While social anxiety can pose challenges in your everyday life, few prospects may seem more daunting than having to look for (and worse still, interview for!) a job. The idea of meeting new people probably causes at least some level of discomfort for you, while meeting new employers who will actually evaluate you can feel downright terrifying. But never fear, the situation is certainly not hopeless. There are strategies for experiencing social anxiety and still coming across positively in job interviews. So here are 3 tips to do just that!
1) Know Your Strengths and Weaknesses
There isn’t any rule that says someone experiencing social anxiety can’t be a car salesman. Heck, to some extent it might even be beneficial in overcoming some aspects of social anxiety. However, the experience could end up being quite torturous due to the amount of socializing you would need to do and the pressure of meeting sales quotas. Here’s the upside to your situation though: For some people the idea of having a mostly isolated job (perhaps like a career in coding, software development, etc.) might seem unbearable, whereas for a socially anxious person it could be a good fit! So know what sorts of jobs your personality would be a good fit for, and target those. There are even online personality quizzes that can suggest jobs that are a good fit for you (and they may even be fun to take)!
2) “Feel the Fear and Do It Anyway”
This is actually the title of the well-known self-help book written by Susan Jeffers. While I encourage anyone with social anxiety to actually read the book, I think the book title itself shares a powerful message. The idea here is that it is OK to feel fearful…and still do what you need to do. You are committing to not allowing feelings of fear to stop you from looking for jobs and going on interviews. Yes, you may feel very anxious in those situations, and perhaps it is even noticeable to others. However, your mindset will be that you are OK with those possibilities. Don’t be surprised if you end up feeling less anxious and performing better in your job search than you anticipated. Sometimes our imagination can play tricks on us!
3) Practice, Practice, Practice…but Don’t Overdo It
Let’s say that you’ve landed an interview for a job you’re very interested in. At first you may feel excited, but then the reality of it hits you… you’re going to actually have to go on an interview! If you are a socially anxious person then your excitement might suddenly transform to panic.

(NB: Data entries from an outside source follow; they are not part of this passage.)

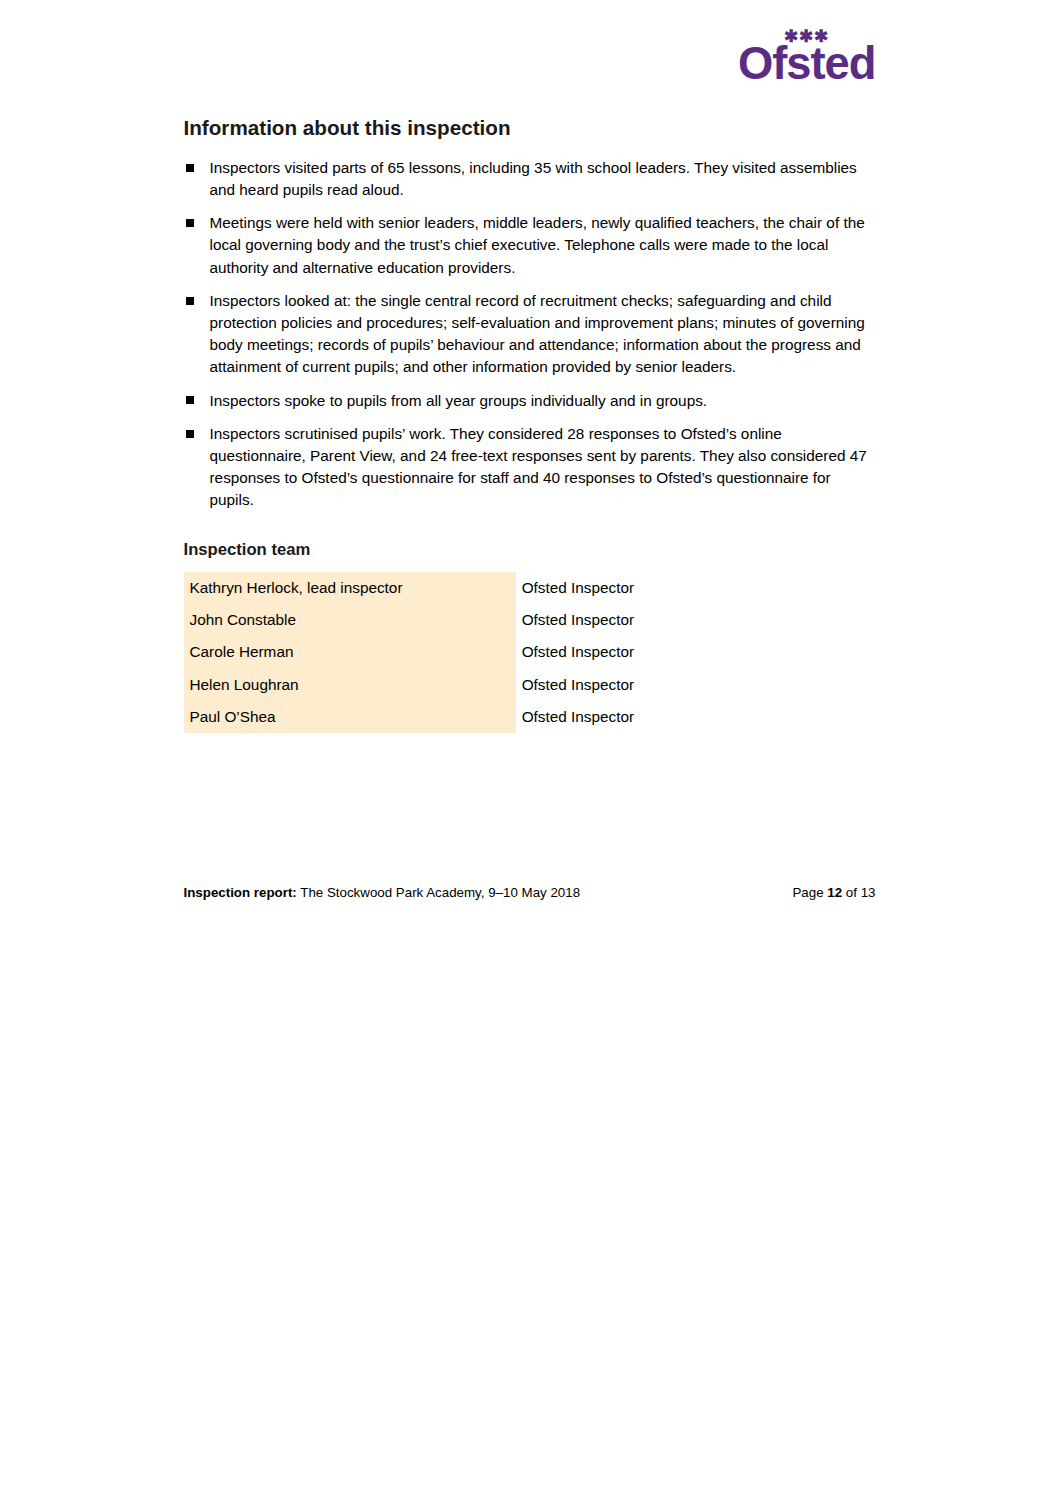✱✱✱
Ofsted
Information about this inspection
Inspectors visited parts of 65 lessons, including 35 with school leaders. They visited assemblies and heard pupils read aloud.
Meetings were held with senior leaders, middle leaders, newly qualified teachers, the chair of the local governing body and the trust’s chief executive. Telephone calls were made to the local authority and alternative education providers.
Inspectors looked at: the single central record of recruitment checks; safeguarding and child protection policies and procedures; self-evaluation and improvement plans; minutes of governing body meetings; records of pupils’ behaviour and attendance; information about the progress and attainment of current pupils; and other information provided by senior leaders.
Inspectors spoke to pupils from all year groups individually and in groups.
Inspectors scrutinised pupils’ work. They considered 28 responses to Ofsted’s online questionnaire, Parent View, and 24 free-text responses sent by parents. They also considered 47 responses to Ofsted’s questionnaire for staff and 40 responses to Ofsted’s questionnaire for pupils.
Inspection team
| Kathryn Herlock, lead inspector | Ofsted Inspector |
| John Constable | Ofsted Inspector |
| Carole Herman | Ofsted Inspector |
| Helen Loughran | Ofsted Inspector |
| Paul O’Shea | Ofsted Inspector |
Inspection report: The Stockwood Park Academy, 9–10 May 2018
Page 12 of 13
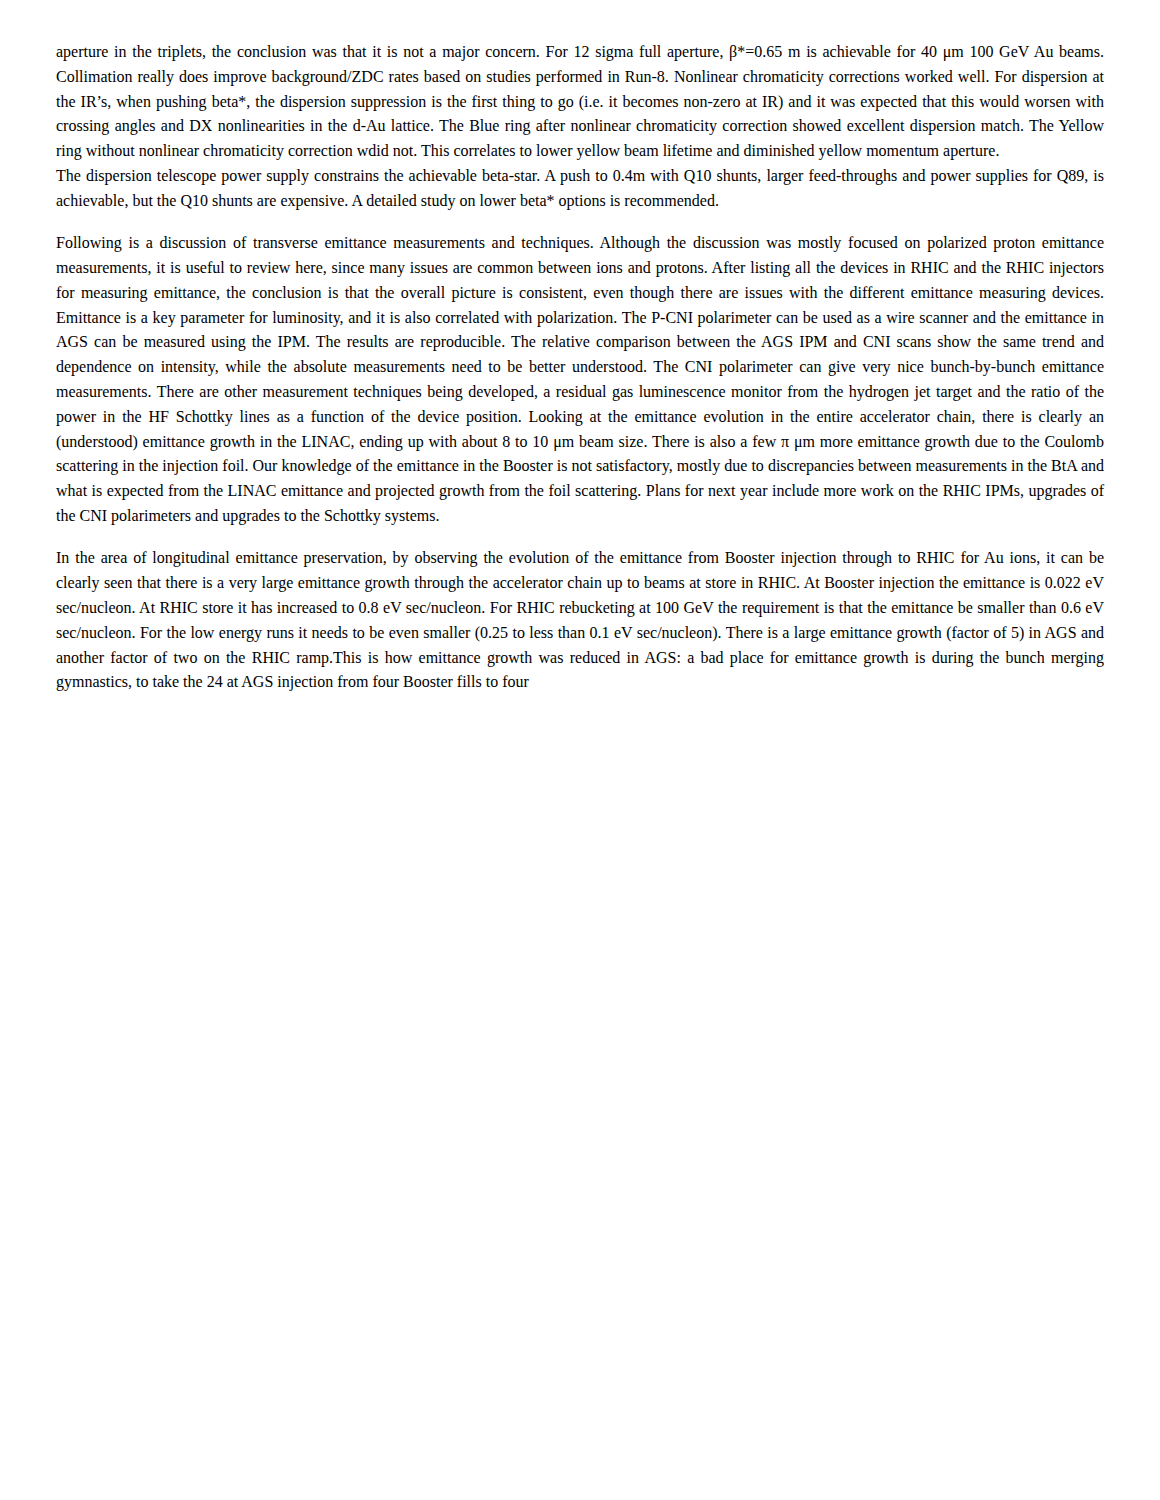aperture in the triplets, the conclusion was that it is not a major concern. For 12 sigma full aperture, β*=0.65 m is achievable for 40 μm 100 GeV Au beams. Collimation really does improve background/ZDC rates based on studies performed in Run-8. Nonlinear chromaticity corrections worked well. For dispersion at the IR’s, when pushing beta*, the dispersion suppression is the first thing to go (i.e. it becomes non-zero at IR) and it was expected that this would worsen with crossing angles and DX nonlinearities in the d-Au lattice. The Blue ring after nonlinear chromaticity correction showed excellent dispersion match. The Yellow ring without nonlinear chromaticity correction wdid not. This correlates to lower yellow beam lifetime and diminished yellow momentum aperture.
The dispersion telescope power supply constrains the achievable beta-star. A push to 0.4m with Q10 shunts, larger feed-throughs and power supplies for Q89, is achievable, but the Q10 shunts are expensive. A detailed study on lower beta* options is recommended.
Following is a discussion of transverse emittance measurements and techniques. Although the discussion was mostly focused on polarized proton emittance measurements, it is useful to review here, since many issues are common between ions and protons. After listing all the devices in RHIC and the RHIC injectors for measuring emittance, the conclusion is that the overall picture is consistent, even though there are issues with the different emittance measuring devices. Emittance is a key parameter for luminosity, and it is also correlated with polarization. The P-CNI polarimeter can be used as a wire scanner and the emittance in AGS can be measured using the IPM. The results are reproducible. The relative comparison between the AGS IPM and CNI scans show the same trend and dependence on intensity, while the absolute measurements need to be better understood. The CNI polarimeter can give very nice bunch-by-bunch emittance measurements. There are other measurement techniques being developed, a residual gas luminescence monitor from the hydrogen jet target and the ratio of the power in the HF Schottky lines as a function of the device position. Looking at the emittance evolution in the entire accelerator chain, there is clearly an (understood) emittance growth in the LINAC, ending up with about 8 to 10 μm beam size. There is also a few π μm more emittance growth due to the Coulomb scattering in the injection foil. Our knowledge of the emittance in the Booster is not satisfactory, mostly due to discrepancies between measurements in the BtA and what is expected from the LINAC emittance and projected growth from the foil scattering. Plans for next year include more work on the RHIC IPMs, upgrades of the CNI polarimeters and upgrades to the Schottky systems.
In the area of longitudinal emittance preservation, by observing the evolution of the emittance from Booster injection through to RHIC for Au ions, it can be clearly seen that there is a very large emittance growth through the accelerator chain up to beams at store in RHIC. At Booster injection the emittance is 0.022 eV sec/nucleon. At RHIC store it has increased to 0.8 eV sec/nucleon. For RHIC rebucketing at 100 GeV the requirement is that the emittance be smaller than 0.6 eV sec/nucleon. For the low energy runs it needs to be even smaller (0.25 to less than 0.1 eV sec/nucleon). There is a large emittance growth (factor of 5) in AGS and another factor of two on the RHIC ramp.This is how emittance growth was reduced in AGS: a bad place for emittance growth is during the bunch merging gymnastics, to take the 24 at AGS injection from four Booster fills to four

A good idea would be to research what questions employers commonly ask in job interviews (a simple Google search will produce a ton of website results), and then prepare answers for the questions. It would also be beneficial to rehearse speaking your answers out loud (either alone or with someone else). Doing this can create a sort of “muscle memory” for your responses. That way even if you are very nervous during the interview it will be easier to get the answers out anyways. However, don’t spend TOO much time doing this. Perhaps rehearsing your responses for an hour or so will suffice. You certainly don’t want to become so reliant on your rehearsed answers that you feel completely thrown off when an unexpected question comes your way.
So there you have it, three simple ways to cope with social anxiety when it comes to getting a new job. I hope these tips make the experience more bearable…and even enjoyable! Happy job hunting!